This design carried over to 2023, where it was displayed at that year’s Zhuhai Air Show. However, the engine configuration had again changed for the first stage, with 30 of the more compact YF-215 motors now being used. In this configuration, Long March 9 was touted as being capable of delivering somewhere over 100 tonnes but less than 160 tonnes of payload to LEO in a two-stage variant and between 35 and 50 tonnes of payload to the Moon in a 3-stage version.

A drawing of the 2023 version of Long March 9 from the 2023 Zhuhai Air Show, showing the 30-stage variant, said to be capable of delivering up to 53 tonne to the surface of the Moon; the 2- stage version with 100-160 lift capability and the proposed “Starship” variant with a 100-tonne capability to LEO and full reusability. Credit: CALT / CCTV

Also revealed at the 2023 Air Show were drawings of CALT’s take on the SpaceX Starship. At the time, the idea was defined as a “possible” iteration of the Long March 9 design, and unlikely to be ready for use – if pursued – until the 2040s.
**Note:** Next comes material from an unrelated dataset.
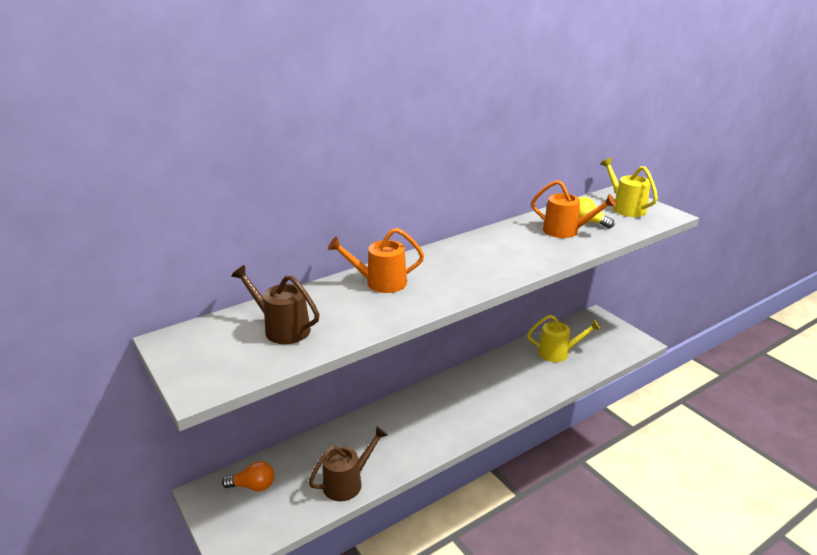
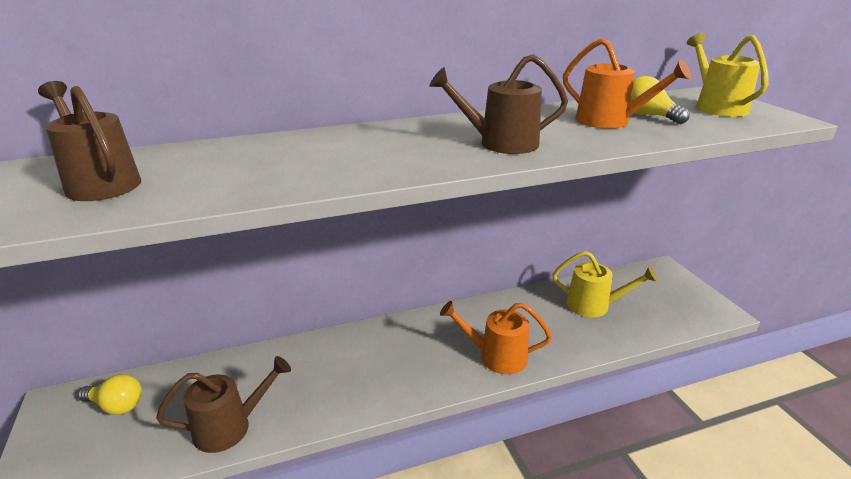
camera: 15 degrees right, 0 degrees up
orange light bulb [222,461,274,492] -> yellow light bulb [78,374,142,415]
orange watering can [328,228,424,293] -> orange watering can moved to [440,301,552,374]
none -> brown watering can [429,54,568,154]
However, at the 2024 Air Show held in early November, it was clear CALT is invested in making a fully reusable Long March 9 launch system; on display were a set of models, one showing the Long March reusable first stage with the “starship” vehicle sitting on top of it, with two smaller models showing the “starship” vehicle on the lunar surface and a Long March 9 first stage resting on its “catch gantry” at the end of a flight.

According to CALT representatives at the show, work has now commenced on fabricating the first Long March 9 test vehicle, indicating the core design for the rocket’s first stage is now largely finalised, and the focus will initially be on developing this and the expendable second and third stages, with the first launch of an integrated rocket targeted for 2030. However, the representatives also indicated that the development of the reusable upper stage vehicle is seen as more integral to China’s lunar aspirations, and that they are looking to introduce it possibly as soon as the mid-to-late 2030s.

Scale models of the proposed “starship” upper stage of the Long March 9 sitting on the Moon (l) and the first stage booster resting on its landing gantry’s movable arms. Note how the deployable grid fins are used to support the mass of the booster on the gantry arms. Credit: CCTV

While making no secret of the fact they are directly emulating SpaceX with their design, CALT noted their vehicle would be more flexible in its application. As well as being able to deliver 100 tonnes to LEO, it was suggested it will be able to deliver smaller payloads to other orbits – such as MEO, GEO, GTO and SSO, and deliver as much as 50 tonnes to TLI, all apparently without the need for on-orbit refuelling (which Starship currently requires in all these cases).

If the lack of refuelling is accurate, then it suggests CALT are considering different internal layouts for their “starship”, such as utilising payload space for additional propellant tanks to enable their vehicle a wider range of operational capabilities; however, until CALT are more forthcoming on exactly how they envisage vehicle operations to work, this is purely speculative.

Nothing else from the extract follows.